> [Recorded information]:
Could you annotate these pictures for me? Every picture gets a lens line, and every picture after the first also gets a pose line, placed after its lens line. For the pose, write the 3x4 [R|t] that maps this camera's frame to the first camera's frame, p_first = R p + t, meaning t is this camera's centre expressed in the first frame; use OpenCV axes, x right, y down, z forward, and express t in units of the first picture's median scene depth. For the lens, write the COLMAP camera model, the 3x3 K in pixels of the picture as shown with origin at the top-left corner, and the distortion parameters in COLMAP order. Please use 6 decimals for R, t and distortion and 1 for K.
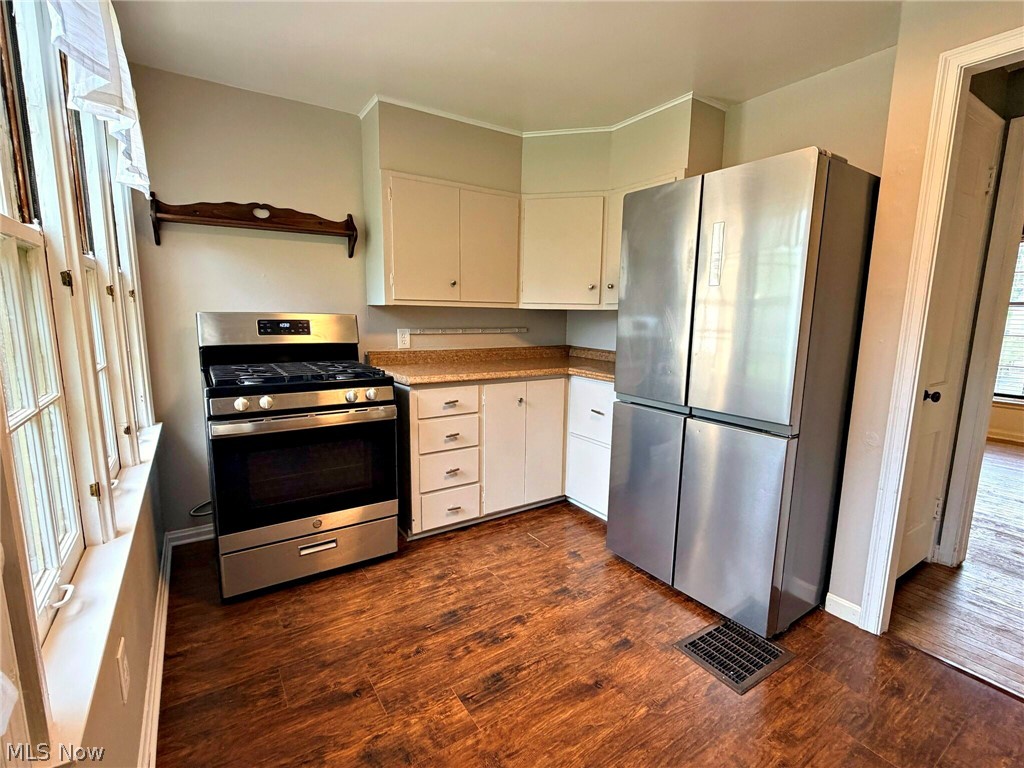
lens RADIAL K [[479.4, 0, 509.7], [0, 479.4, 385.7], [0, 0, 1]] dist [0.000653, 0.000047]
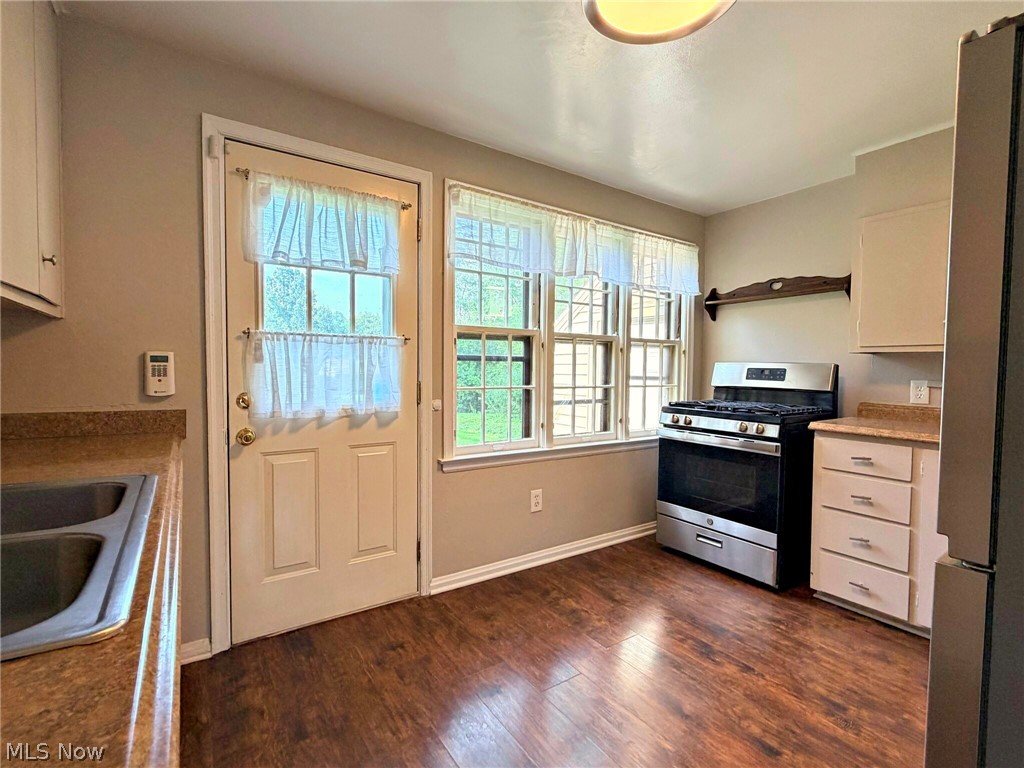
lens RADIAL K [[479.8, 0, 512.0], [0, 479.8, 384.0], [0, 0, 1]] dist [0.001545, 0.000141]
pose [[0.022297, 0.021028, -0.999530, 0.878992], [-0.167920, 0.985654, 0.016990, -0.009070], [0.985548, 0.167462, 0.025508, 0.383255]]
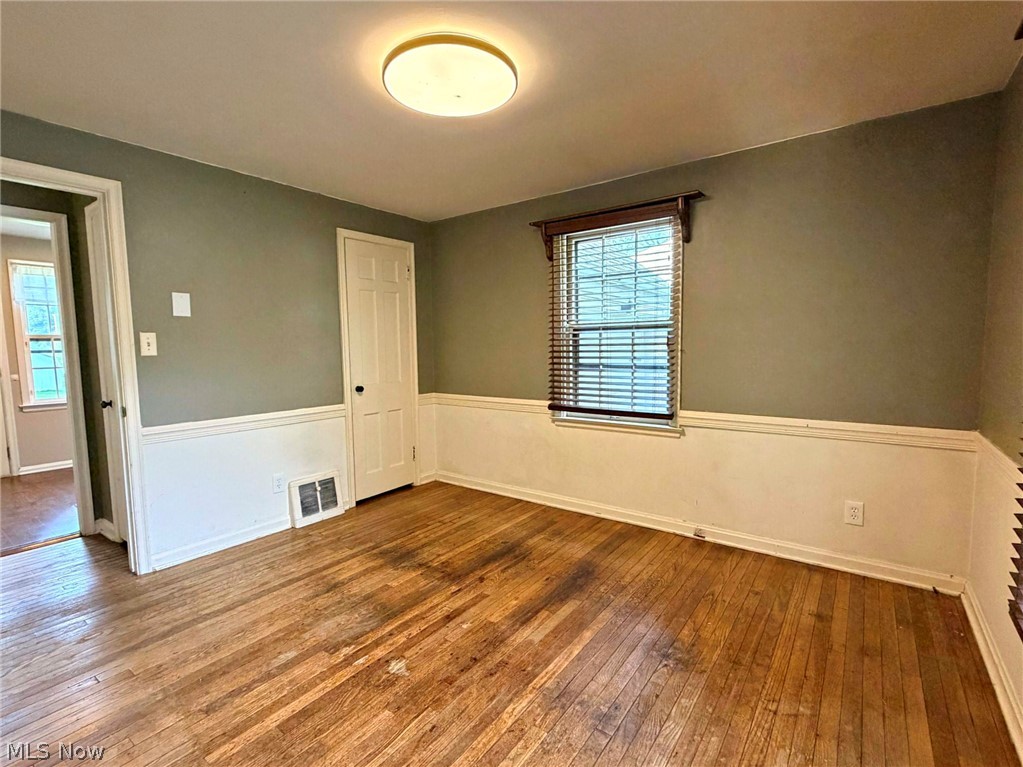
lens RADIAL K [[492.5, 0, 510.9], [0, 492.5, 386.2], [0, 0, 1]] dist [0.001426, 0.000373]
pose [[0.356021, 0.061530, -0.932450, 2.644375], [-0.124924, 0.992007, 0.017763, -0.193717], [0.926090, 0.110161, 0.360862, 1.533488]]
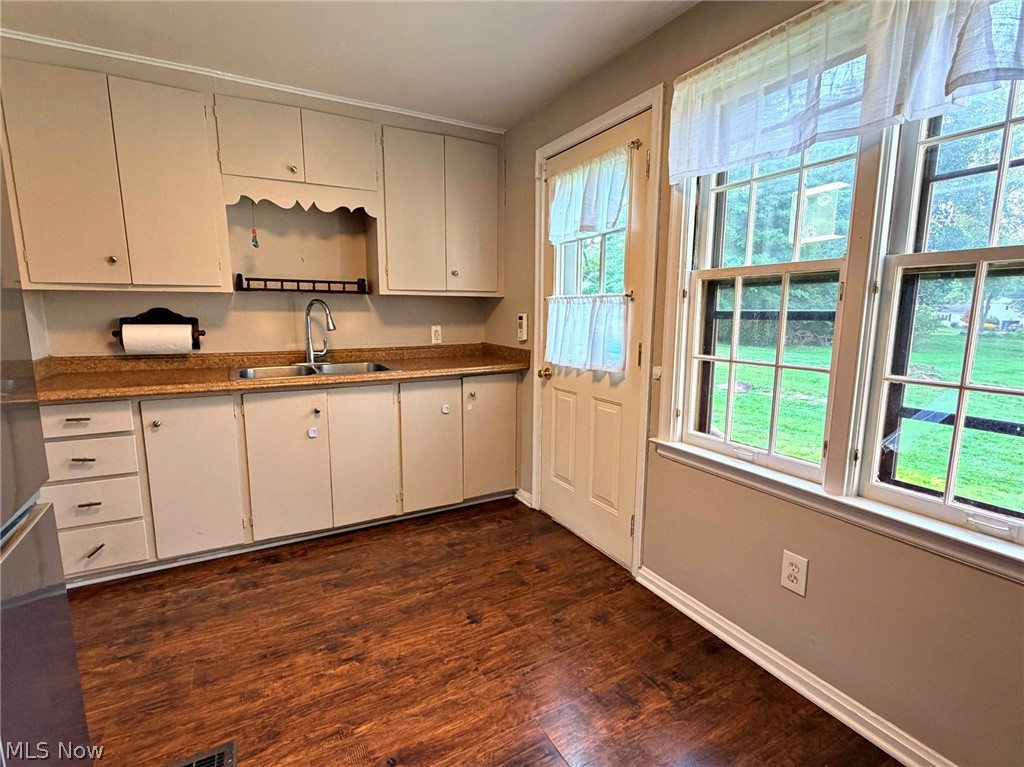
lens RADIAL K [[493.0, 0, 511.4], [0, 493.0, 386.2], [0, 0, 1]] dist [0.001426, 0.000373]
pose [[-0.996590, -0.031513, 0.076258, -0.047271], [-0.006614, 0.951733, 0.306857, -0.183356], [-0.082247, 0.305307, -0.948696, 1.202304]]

> [Work to be completed]: Rewrite the text of all the items above with "annotate" changed to "label" and nothing else altered. Leave out the pictures.

> [Exercise output]:
Could you label these pictures for me? Every picture gets a lens line, and every picture after the first also gets a pose line, placed after its lens line. For the pose, write the 3x4 [R|t] that maps this camera's frame to the first camera's frame, p_first = R p + t, meaning t is this camera's centre expressed in the first frame; use OpenCV axes, x right, y down, z forward, and express t in units of the first picture's median scene depth. For the lens, write the COLMAP camera model, the 3x3 K in pixels of the picture as shown with origin at the top-left corner, and the distortion parameters in COLMAP order. Please use 6 decimals for R, t and distortion and 1 for K.
lens RADIAL K [[479.4, 0, 509.7], [0, 479.4, 385.7], [0, 0, 1]] dist [0.000653, 0.000047]
lens RADIAL K [[479.8, 0, 512.0], [0, 479.8, 384.0], [0, 0, 1]] dist [0.001545, 0.000141]
pose [[0.022297, 0.021028, -0.999530, 0.878992], [-0.167920, 0.985654, 0.016990, -0.009070], [0.985548, 0.167462, 0.025508, 0.383255]]
lens RADIAL K [[492.5, 0, 510.9], [0, 492.5, 386.2], [0, 0, 1]] dist [0.001426, 0.000373]
pose [[0.356021, 0.061530, -0.932450, 2.644375], [-0.124924, 0.992007, 0.017763, -0.193717], [0.926090, 0.110161, 0.360862, 1.533488]]
lens RADIAL K [[493.0, 0, 511.4], [0, 493.0, 386.2], [0, 0, 1]] dist [0.001426, 0.000373]
pose [[-0.996590, -0.031513, 0.076258, -0.047271], [-0.006614, 0.951733, 0.306857, -0.183356], [-0.082247, 0.305307, -0.948696, 1.202304]]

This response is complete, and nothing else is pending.